Genghiz khan
Il grande capo mongolo che unificò gran parte dell’Asia
Il fondatore del vastissimo Impero mongolo fu non solo un grande guerriero accompagnato da una fama di estrema ferocia, ma anche un abile organizzatore delle tribù in cui il suo popolo era distribuito. I suoi successi furono ottenuti con rapidità fulminea e l’eco delle sue imprese fu enorme sia tra i cristiani sia tra i musulmani
Genghiz khan era il titolo onorifico che il capo mongolo Temujin assunse nella grande assemblea che nel 1206 vied riuniti tutti i capi tribù (dal turco khan «capo», mentre genghiz può forse significare «mare» od «oceano»: pertanto Genghiz khan equivarrebbe a «capo oceanico» o «universale»). Egli nacque intorno al 1167 da un capo tribù che rimase ucciso quando il futuro creatore dell’Impero aveva soli dodici anni nel corso di uno dei frequenti conflitti che opponevano i clan mongoli.
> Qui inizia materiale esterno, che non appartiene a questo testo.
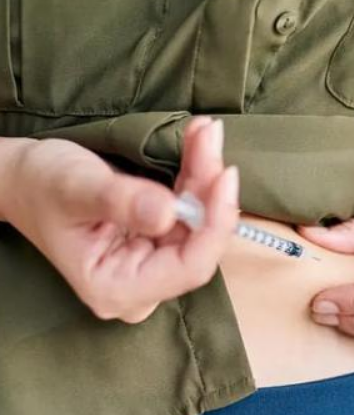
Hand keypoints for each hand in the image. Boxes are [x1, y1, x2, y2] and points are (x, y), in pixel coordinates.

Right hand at [2, 118, 238, 322]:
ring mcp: (152, 264)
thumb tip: (169, 213)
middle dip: (209, 189)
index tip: (225, 175)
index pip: (189, 268)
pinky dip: (197, 174)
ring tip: (204, 132)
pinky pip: (191, 209)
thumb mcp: (76, 189)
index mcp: (118, 288)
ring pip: (200, 221)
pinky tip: (200, 140)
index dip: (215, 224)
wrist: (23, 180)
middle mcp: (142, 285)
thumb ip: (121, 202)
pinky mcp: (158, 242)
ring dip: (206, 174)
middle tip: (209, 138)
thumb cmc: (40, 186)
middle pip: (199, 242)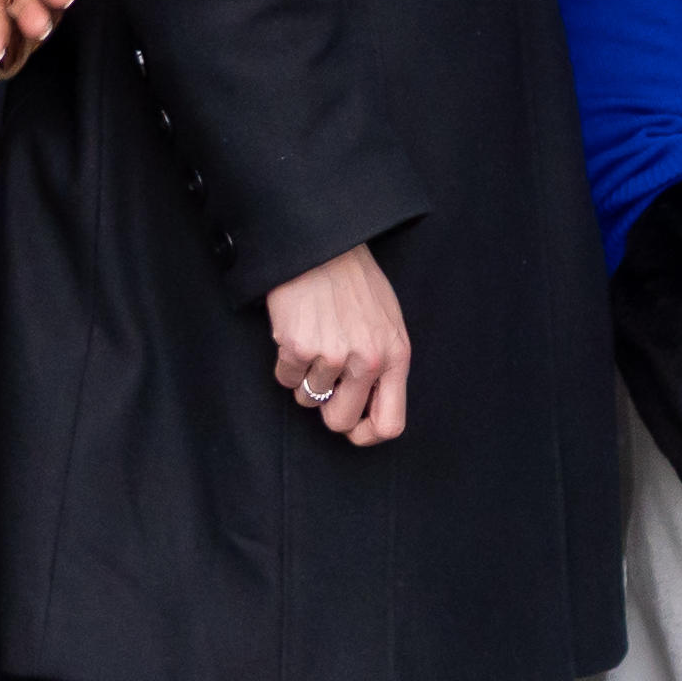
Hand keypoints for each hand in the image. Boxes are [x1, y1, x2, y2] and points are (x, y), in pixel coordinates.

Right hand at [267, 243, 411, 449]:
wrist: (322, 245)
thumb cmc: (355, 282)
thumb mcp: (387, 322)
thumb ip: (384, 364)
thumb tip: (370, 407)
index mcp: (396, 356)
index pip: (390, 424)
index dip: (366, 435)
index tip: (353, 427)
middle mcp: (368, 361)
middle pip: (340, 422)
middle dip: (326, 408)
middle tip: (323, 380)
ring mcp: (332, 356)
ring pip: (308, 399)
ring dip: (305, 377)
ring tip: (312, 340)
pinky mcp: (298, 347)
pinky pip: (285, 378)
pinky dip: (285, 361)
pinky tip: (295, 331)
Solo dopo molti sforzi Temujin riuscì a recuperare il dominio che era stato del padre. Nel 1203 una serie di vittoriose imprese militari lo pose alla guida della Mongolia occidentale e nel 1206 anche di quella orientale. Si dedicò subito a riorganizzare le tribù dedite al nomadismo e alla rapina e inclini alla guerra intestina. Il risultato fu sorprendente.
I Mongoli su cui Genghiz khan era riuscito a estendere il suo dominio furono detti in Occidente Tatari o Tartari, estendendo a tutta l’etnia il nome tatar che definiva però solo una delle popolazioni della Mongolia orientale. L’assonanza tra questo nome e quello di Tartaro (ossia inferno) fu alla base di questa ridenominazione occidentale di quel popolo. A essa contribuì anche l’assonanza dei nomi Ung o Mungulu (così anche Marco Polo definì queste etnie) con quelli biblici di Gog e Magog (popoli barbarici di cui Satana si sarebbe servito per distruggere Gerusalemme). I Mongoli erano, insomma, creature infernali…
La leggenda che narrava l’estrema ferocia di Genghiz khan fiorì già durante la vita del capo mongolo. Di lui pure si celebrava la grande energia e astuzia, nonché un senso di giustizia capace, in determinate situazioni, di temperare la sua determinazione. A sottolineare queste sue caratteristiche furono, in egual modo, cristiani e musulmani, che dovettero subire e soccombere spesso di fronte ai suoi attacchi.
Dopo aver unito le varie componenti della società mongola Genghiz khan si volse alla conquista della Cina, di cui fino ad allora i Mongoli erano stati vassalli. Le cariche della cavalleria mongola erano travolgenti e il primo assalto si concluse nel 1211, sotto le mura di Pechino. Fu conclusa allora una pace, con la quale Genghiz khan si garantì la piena indipendenza dall’Impero cinese. Poi il conflitto riprese, nel 1215, e i Mongoli espugnarono Pechino. Dal 1209 le schiere di Genghiz khan erano però impegnate anche a Occidente, contro una serie di potentati turchi che si contrapponevano all’avanzata mongola in direzione degli attuali Iran e Russia meridionale. Fra il 1224 e il 1225 i nemici furono tutti sbaragliati e i Mongoli si trovarono a dominare su un territorio estesissimo.
Dopo queste vittorie, e mentre i suoi luogotenenti proseguivano l’avanzata verso ovest, il capo mongolo si recò in Cina, a completare la conquista di quell’Impero. Nel 1227 però morì. Il regno mongolo restò unito pur se diviso in quattro regioni, ciascuna delle quali era governata dai suoi quattro figli (e poi dai loro discendenti) che continuarono a convocarsi periodicamente nell’antica capitale mongola.
Genghiz khan riunì ma anche riorganizzò radicalmente le indisciplinate tribù mongole. Trasformò l’esercito in una macchina efficientissima gestita con rigore. Il successo che ottenne contro i potentati turchi generò nel mondo cristiano la speranza che Genghiz khan potesse costituire un formidabile strumento per combattere il mondo musulmano. Federico II e diversi pontefici cercarono di accordarsi con lui a tal fine, ma il progetto non ebbe seguito. Nei suoi domini Genghiz khan, che rimase fedele alla tradizione religiosa sciamanica (di tipo mistico e visionario), fu tollerante nei confronti delle altre fedi. I suoi successori, con l’eccezione del ramo cinese, finirono invece con l’islamizzarsi.